Greens First Nations spokesperson Dorinda Cox says after the Voice referendum was defeated, a truth and justice commission is now more important.
“People need hope, they need some hope that we want to progress as a nation,” she said.
“We want to make sure that we are making inroads into those conversations. We’re providing a very bold and courageous action in bringing a bill to the parliament that sees this enshrined in legislation.
“This issue is not going away, and we need the Labor government to back this in.”
Part of the Greens’ hope in bringing on the bill is that it goes through a committee process within the parliament, which would bring on a broader conversation about the shape and scope of a future commission.
Some leading Indigenous advocates argue that is a critical process, to avoid problems encountered by similar commissions globally.
‘We will take our time’: Albanese government treading carefully
The Voice referendum was a key election pledge for the Albanese government, along with establishing a Makarrata Commission “as a priority”.
The defeat of the Yes campaign — which lost by a vote of about 60 to 40 per cent nationally, and failed to win any state or territory bar the ACT — was undoubtedly a political blow to the government
Linda Burney, the minister for Indigenous Australians, says that the Voice result needs to be understood and processed before further steps can be taken.
“We will take our time to make sure we get this right,” she said.
“We’re working very collaboratively with states and territories in terms of treaty and truth-telling processes … what First Nations people are saying to me is that we need time to think about the next steps.”
Ms Burney argues the truth-telling work underway at a state and local level should not be discounted.
“The issue of truth-telling is something that has, over the last 12 months and before that, been taken up by community groups, by local government, by schools, by land councils, by various institutions like The Healing Foundation,” she said.

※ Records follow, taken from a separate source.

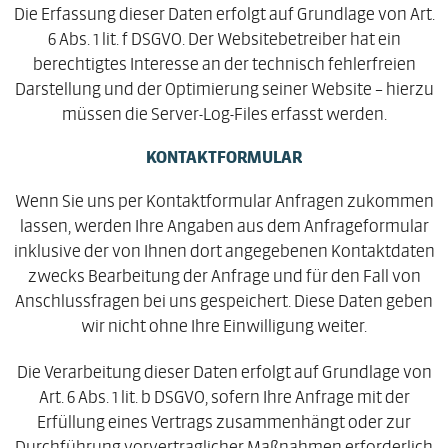
Die Erfassung dieser Daten erfolgt auf Grundlage von Art.
6 Abs. 1 lit. f DSGVO. Der Websitebetreiber hat ein
berechtigtes Interesse an der technisch fehlerfreien
Darstellung und der Optimierung seiner Website – hierzu
müssen die Server-Log-Files erfasst werden.
KONTAKTFORMULAR
Wenn Sie uns per Kontaktformular Anfragen zukommen
lassen, werden Ihre Angaben aus dem Anfrageformular
inklusive der von Ihnen dort angegebenen Kontaktdaten
zwecks Bearbeitung der Anfrage und für den Fall von
Anschlussfragen bei uns gespeichert. Diese Daten geben
wir nicht ohne Ihre Einwilligung weiter.
Die Verarbeitung dieser Daten erfolgt auf Grundlage von
Art. 6 Abs. 1 lit. b DSGVO, sofern Ihre Anfrage mit der
Erfüllung eines Vertrags zusammenhängt oder zur
Durchführung vorvertraglicher Maßnahmen erforderlich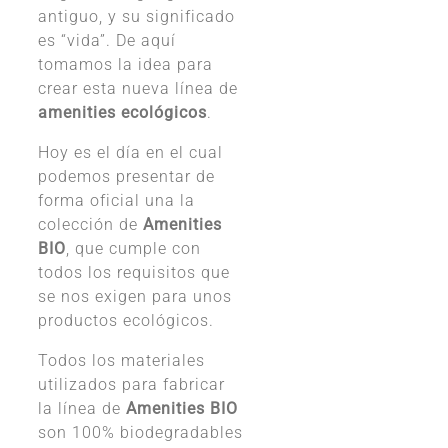
antiguo, y su significado
es “vida”. De aquí
tomamos la idea para
crear esta nueva línea de
amenities ecológicos
.
Hoy es el día en el cual
podemos presentar de
forma oficial una la
colección de
Amenities
BIO
, que cumple con
todos los requisitos que
se nos exigen para unos
productos ecológicos.
Todos los materiales
utilizados para fabricar
la línea de
Amenities BIO
son 100% biodegradables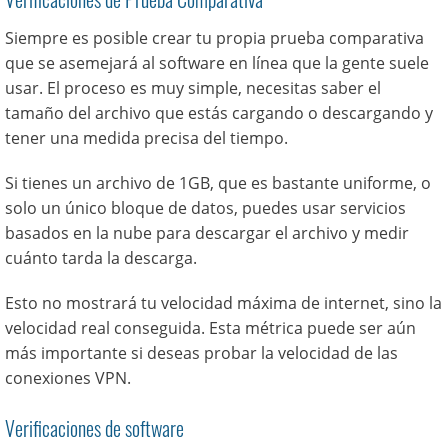
Siempre es posible crear tu propia prueba comparativa
que se asemejará al software en línea que la gente suele
usar. El proceso es muy simple, necesitas saber el
tamaño del archivo que estás cargando o descargando y
tener una medida precisa del tiempo.
Si tienes un archivo de 1GB, que es bastante uniforme, o
solo un único bloque de datos, puedes usar servicios
basados en la nube para descargar el archivo y medir
cuánto tarda la descarga.
Esto no mostrará tu velocidad máxima de internet, sino la
velocidad real conseguida. Esta métrica puede ser aún
más importante si deseas probar la velocidad de las
conexiones VPN.
Verificaciones de software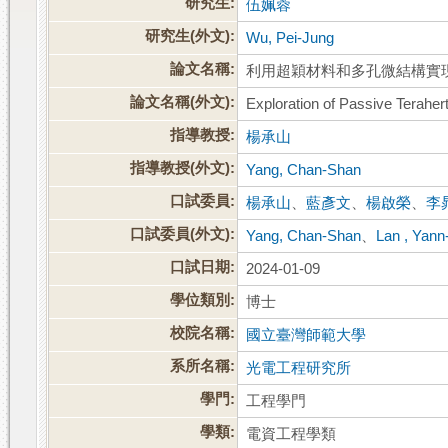
研究生:
伍姵蓉
研究生(外文):
Wu, Pei-Jung
論文名稱:
利用超穎材料和多孔微結構實
論文名稱(外文):
Exploration of Passive Terahe
指導教授:
楊承山
指導教授(外文):
Yang, Chan-Shan
口試委員:
楊承山
、
藍彥文
、
楊啟榮
、
李
口試委員(外文):
Yang, Chan-Shan
、
Lan , Yan
口試日期:
2024-01-09
學位類別:
博士
校院名稱:
國立臺灣師範大學
系所名稱:
光電工程研究所
學門:
工程學門
學類:
電資工程學類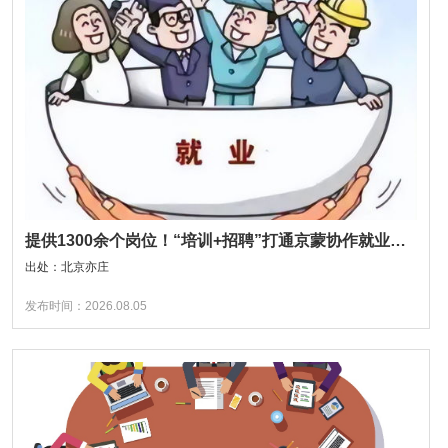
提供1300余个岗位！“培训+招聘”打通京蒙协作就业帮扶全链条
出处：北京亦庄
发布时间：2026.08.05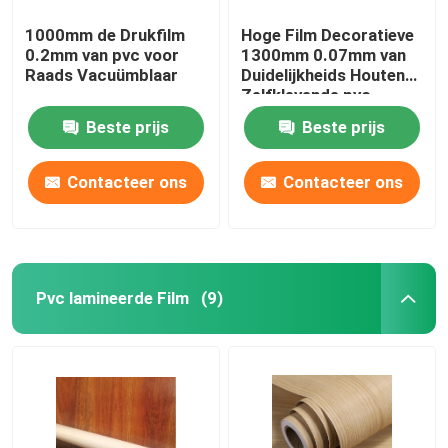
1000mm de Drukfilm
Hoge Film Decoratieve
0.2mm van pvc voor
1300mm 0.07mm van
Raads Vacuümblaar
Duidelijkheids Houten
Zelfklevende pvc
Beste prijs
Beste prijs
Contacteer ons
Contacteer ons
Pvc lamineerde Film
(9)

“So, in my view, the process of truth-telling in this country is well and truly underway, and it has been underway for a very long time.”
Greens, Yes advocates push for action now
Greens senator Dorinda Cox rejects suggestions it is too soon to start a national truth-telling process.
She argues there is both a willingness and a need to have some of the difficult conversations that truth-telling may bring about.
“I think we have to go into this conversation with some key principles that it will be uncomfortable, and understanding that there is no blame attached to this,” she said.
“This is a recording of history, this is a time in which we say it is important for everyone to know.
“Because if we don’t know, then of course we get into a situation where we start to resist the urge to hear any of that.”
Marcus Stewart was a leading advocate for the Yes vote at last year’s referendum, and helped establish Victoria’s ongoing truth-telling Yoorrook Justice Commission.
He said rather than providing a reason to push back a truth-telling process at the national level, the Voice result indicated a stronger need for it.
“What the [referendum defeat] told us is the absolute need for truth-telling in this country,” he said.
“To understand the historical wrongs, to understand how we build the structural and systemic jigsaw puzzle of what happened to Aboriginal and Torres Strait Islander people here, in this great country, upon settlement.
“And how we move collectively together as the best country in the world.”